Após um breve intervalo, a dupla voltou ao palco sob aplausos e iniciou o bis com uma bela canção tradicional finlandesa, chamada “Karjalan Kunnailla”. A clássica “Paradise”, pertencente a “Visions”, retomou a cantoria do povo, que chegou a pedir por “Eagleheart” na sequência. Mas a faixa de “Elements Pt 1” (2003) não rolou. Por sua vez, “Hunting High and Low”, de “Infinite”, mostrou que não faltam clássicos ao Stratovarius, com todos cantando em conjunto. Anunciada como a última da apresentação, de quase uma hora e 50 minutos, “The Final Countdown”, maior hit do Europe, fechou com chave de ouro (perdoem-me o clichê) uma noite ímpar.

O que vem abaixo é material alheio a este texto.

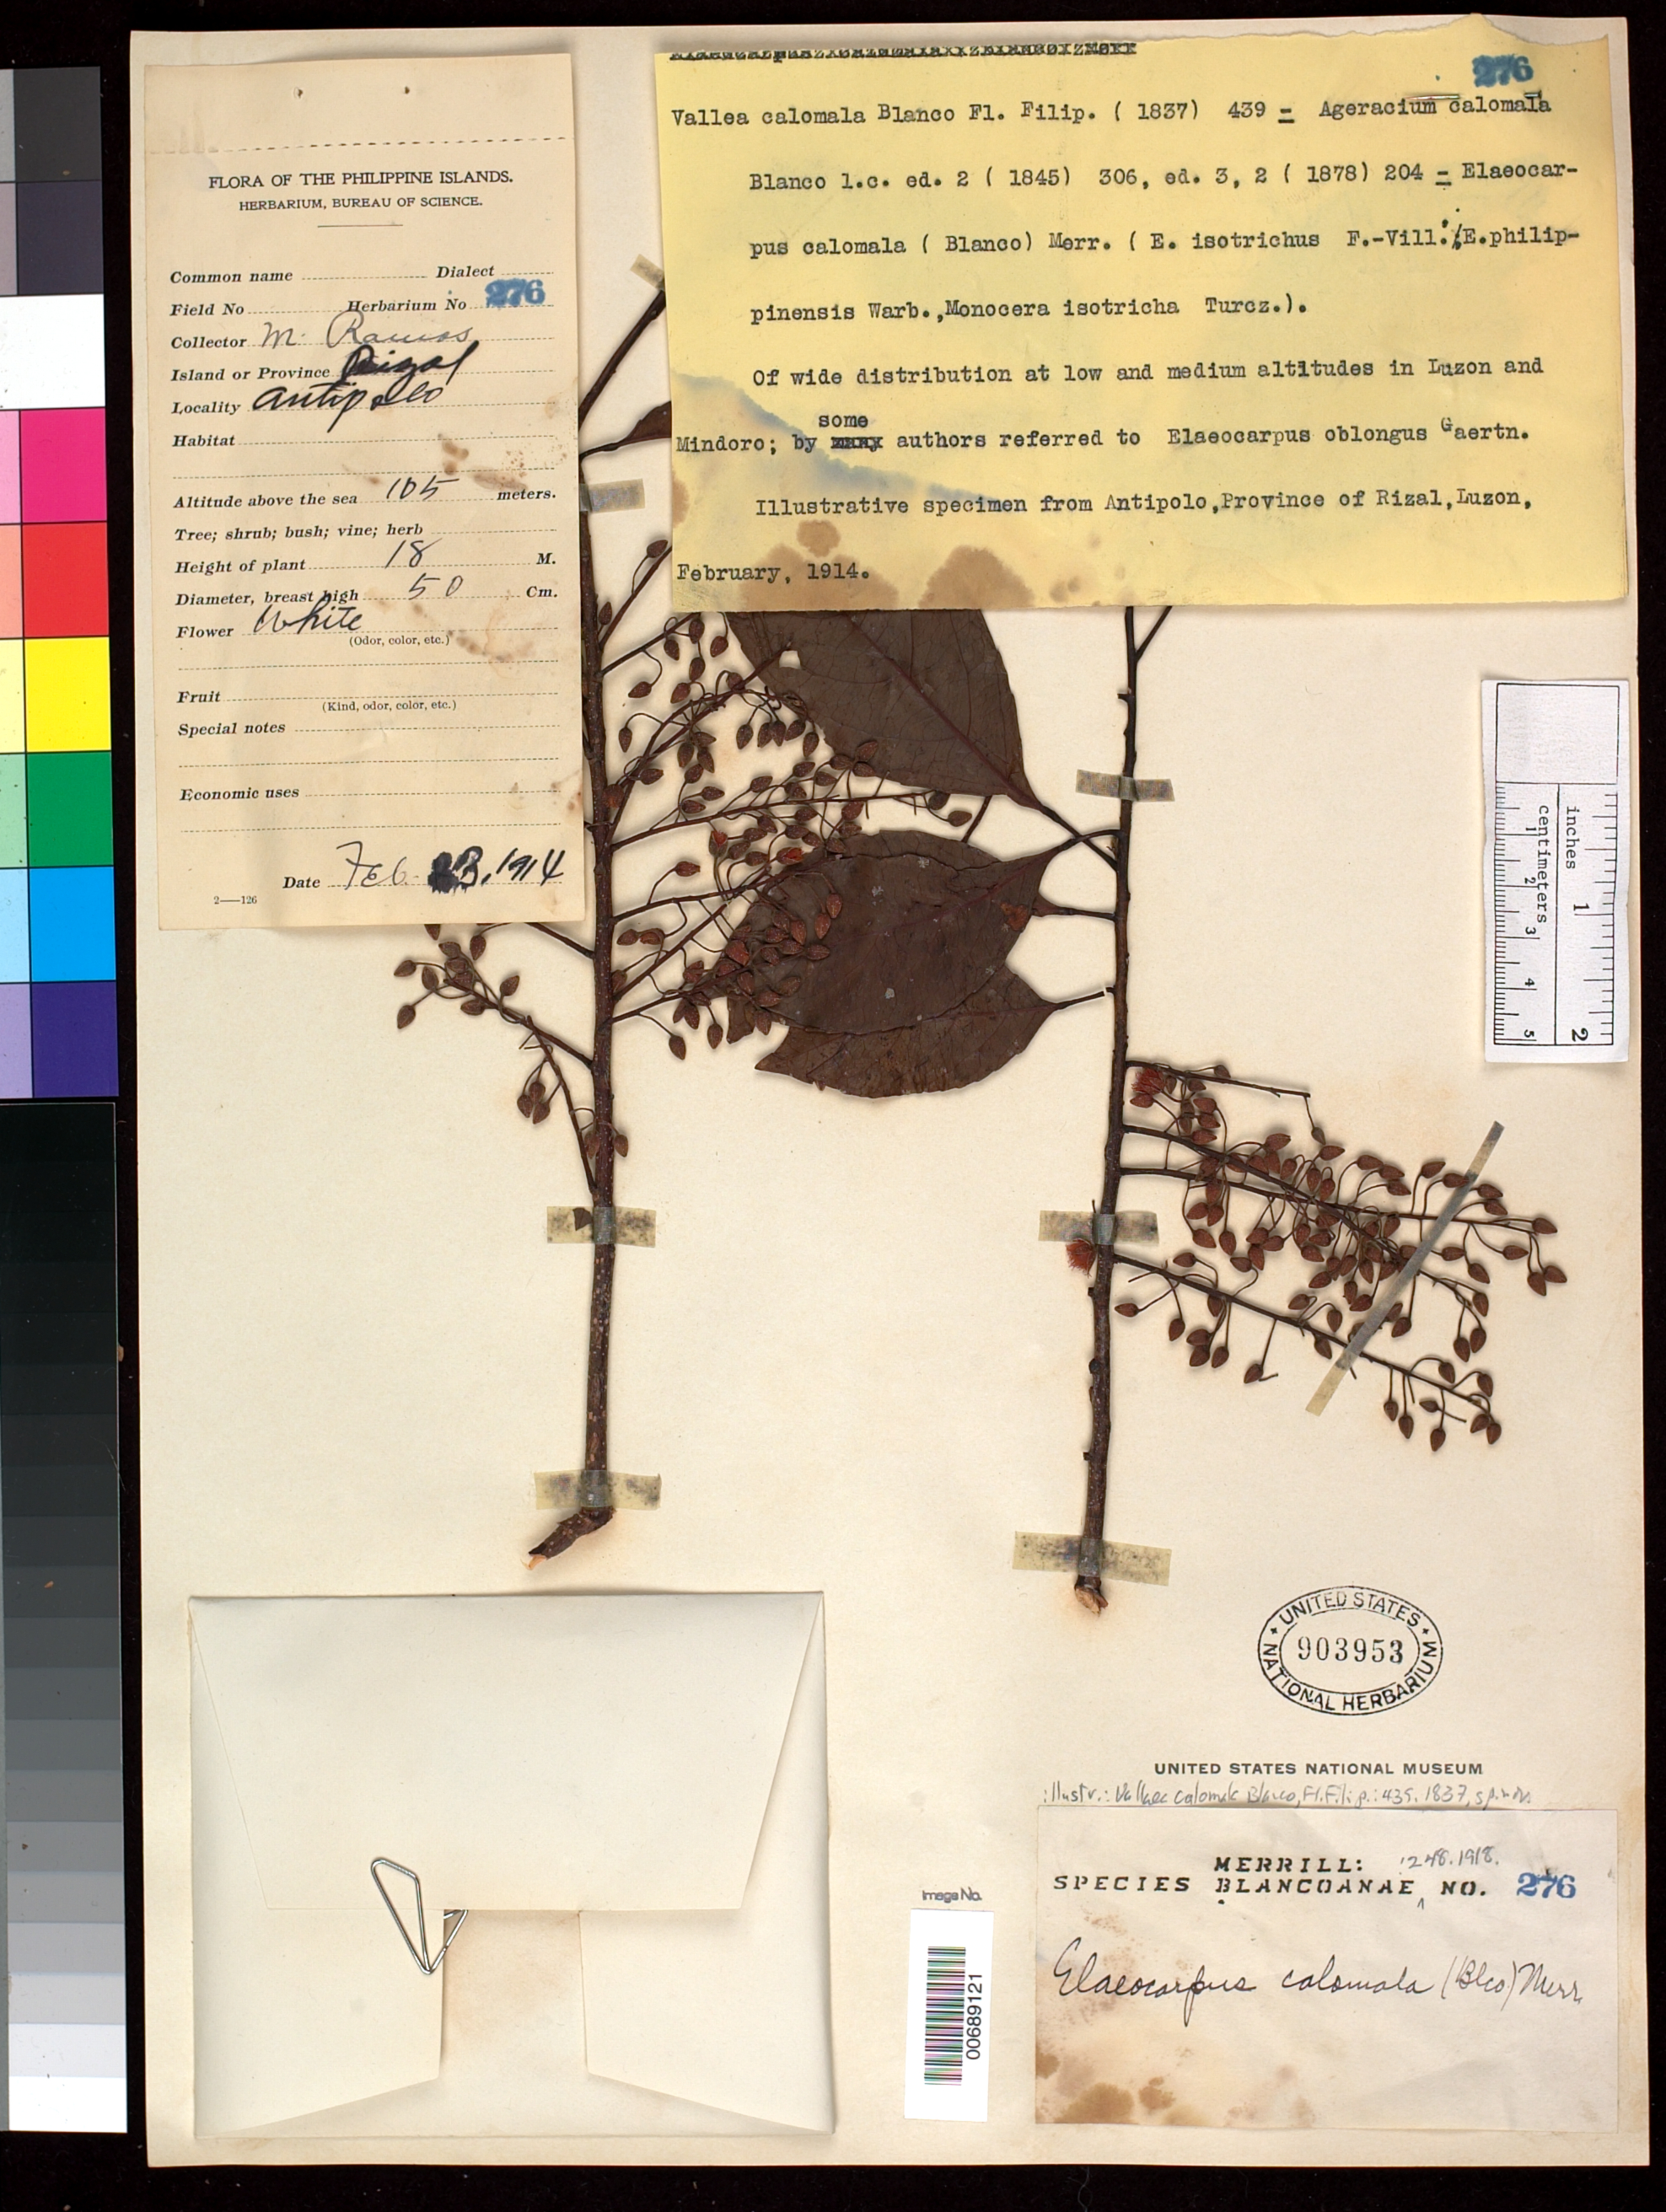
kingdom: Plantae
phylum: Tracheophyta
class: Magnoliopsida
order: Oxalidales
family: Elaeocarpaceae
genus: Elaeocarpus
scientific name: Elaeocarpus calomala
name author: (Blanco) Merr.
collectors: M. Ramos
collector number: Sp. Blancoan. 0276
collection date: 1914-02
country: Philippines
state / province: Calabarzon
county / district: Rizal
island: Luzon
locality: Antipolo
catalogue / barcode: US 903953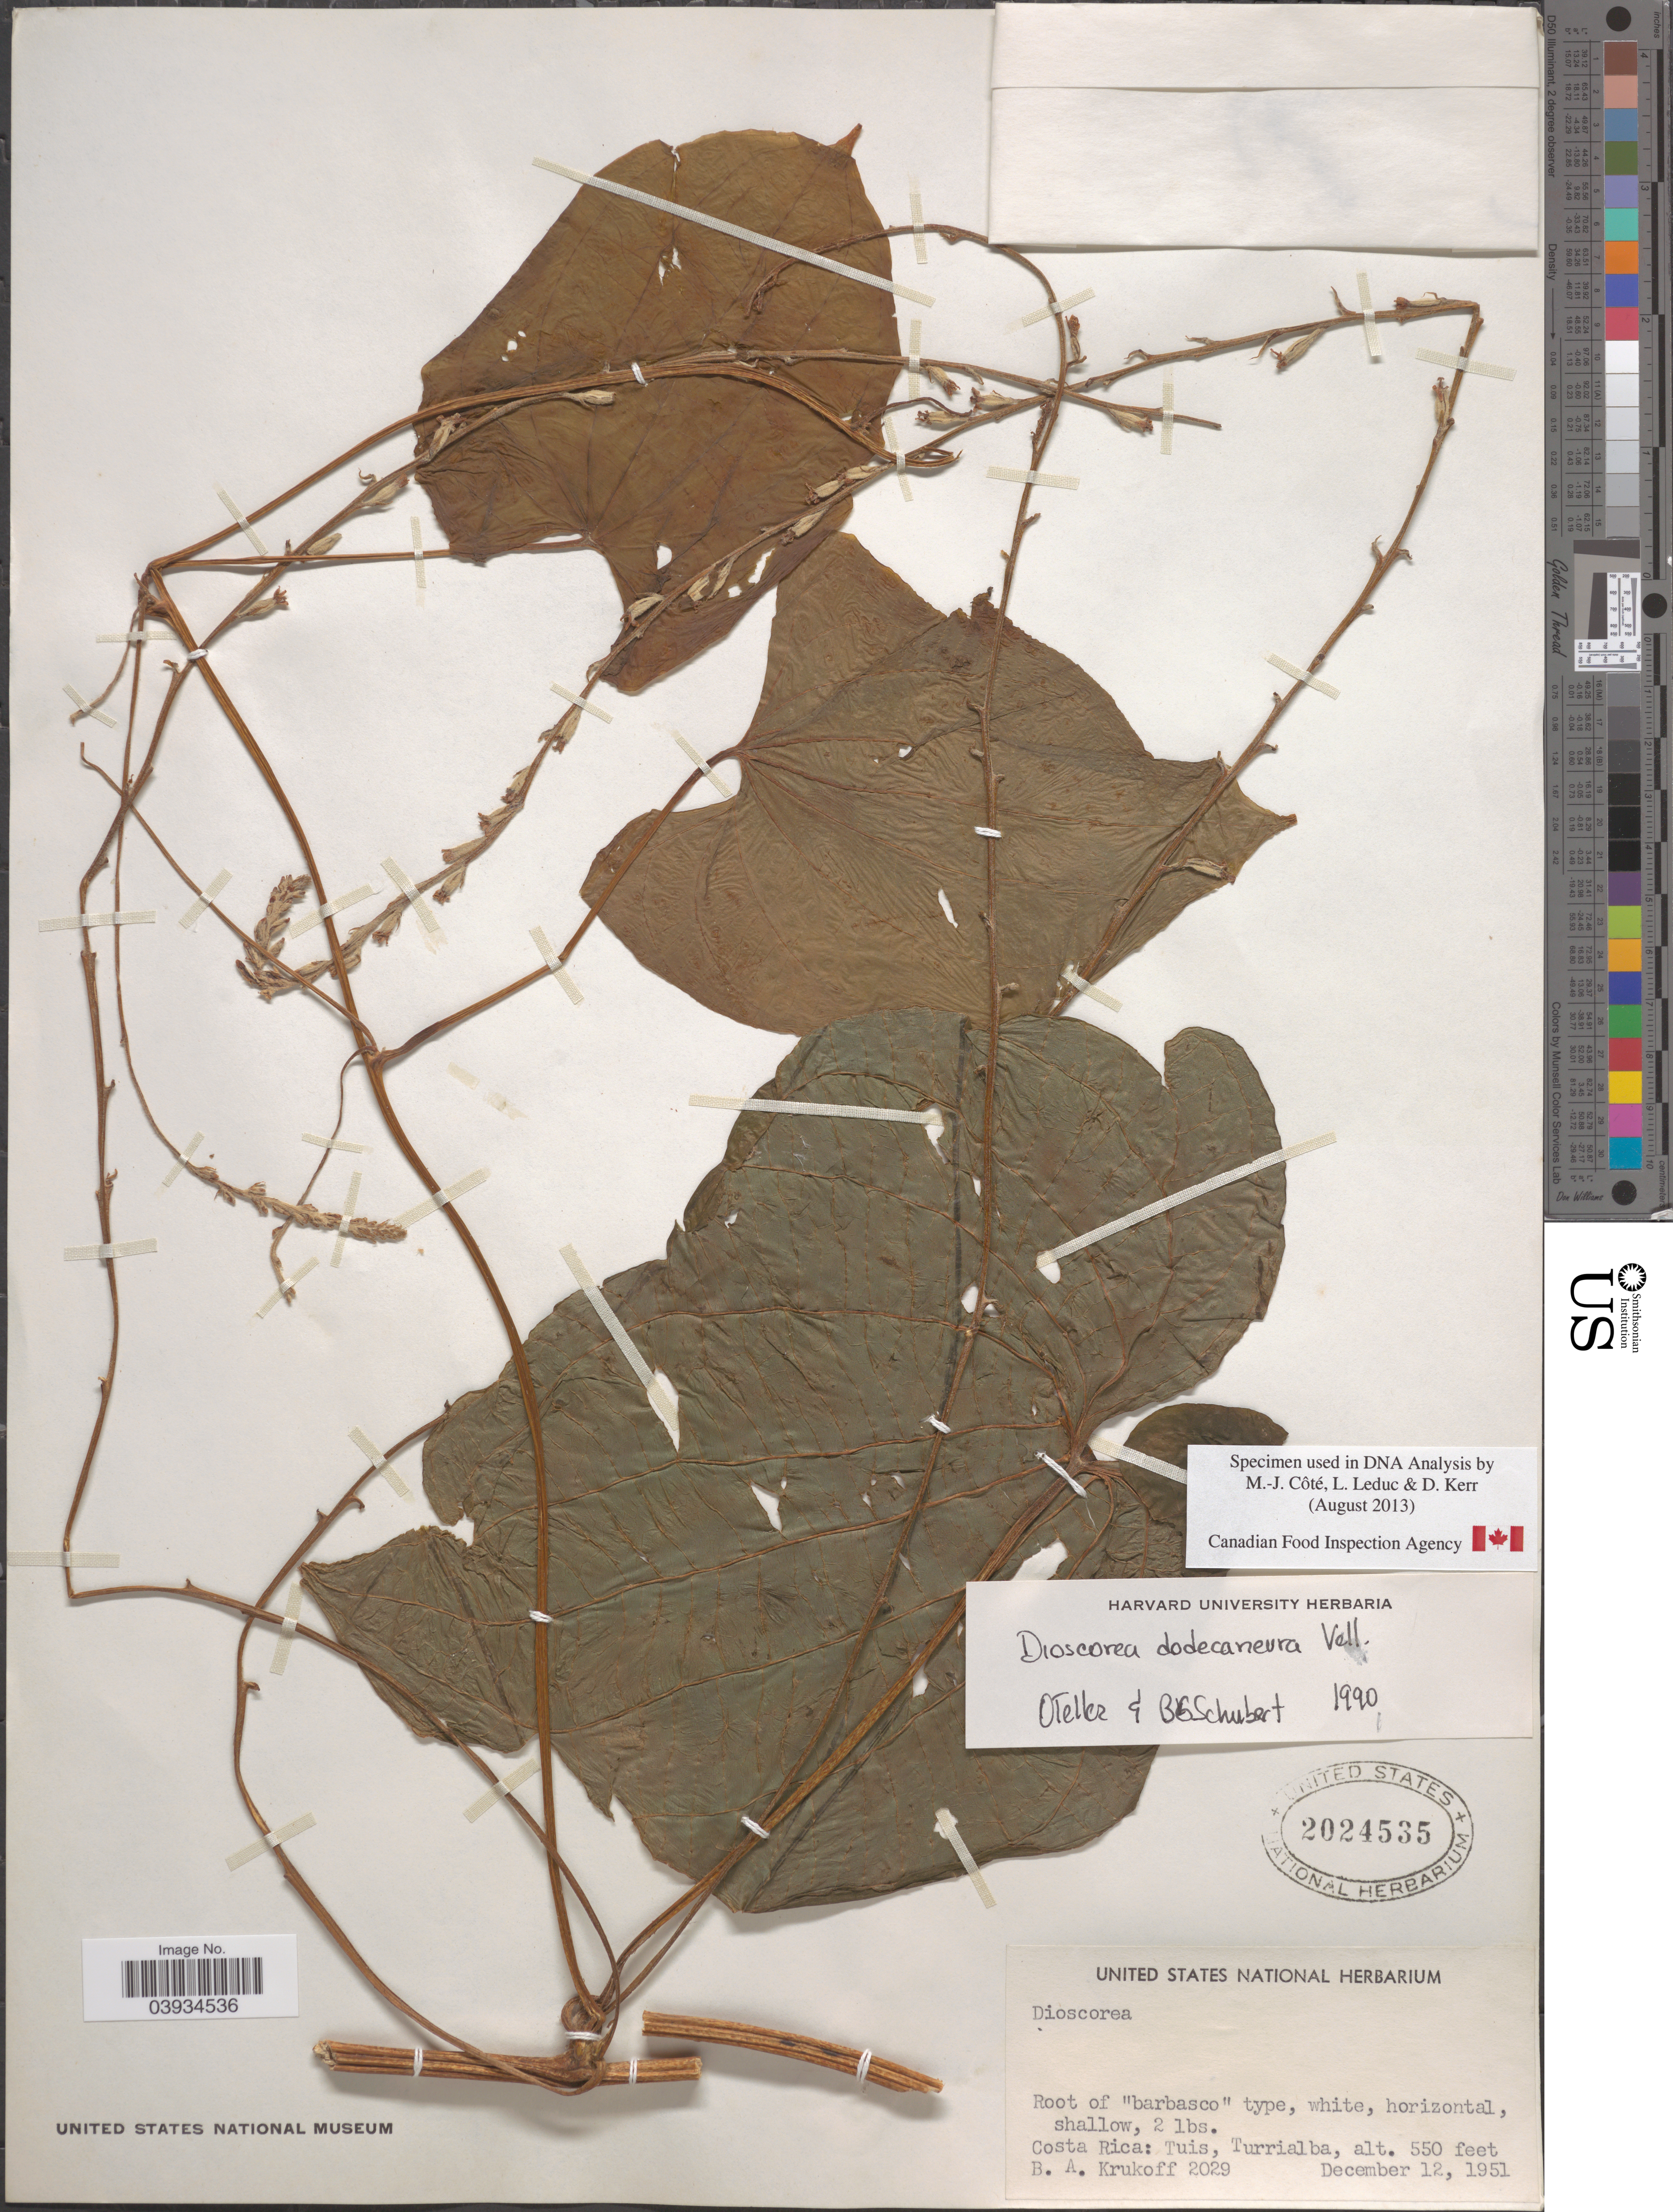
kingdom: Plantae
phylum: Tracheophyta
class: Liliopsida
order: Dioscoreales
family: Dioscoreaceae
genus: Dioscorea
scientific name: Dioscorea dodecaneura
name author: Vell.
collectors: B. A. Krukoff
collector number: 2029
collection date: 1951-12-12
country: Costa Rica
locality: Tuis, Turrialba.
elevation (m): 168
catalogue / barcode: US 2024535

Certamente, aquela impressão de que os finlandeses, assim como os europeus de modo geral, são um povo fechado ou sisudo (imagem essa que, equivocadamente, pode ser confundida com arrogância) caiu por terra a partir daquela noite de 18 de abril no Odisseia. Timo Kotipelto e Jani Liimatainen deram um show não apenas musical, mas também de carisma, simpatia e muito bom humor. Em tempos tão obscuros e intolerantes como os atuais, a dupla mostrou que, definitivamente, rir de si mesmo é o melhor remédio. Que assim seja. Pena de quem não foi.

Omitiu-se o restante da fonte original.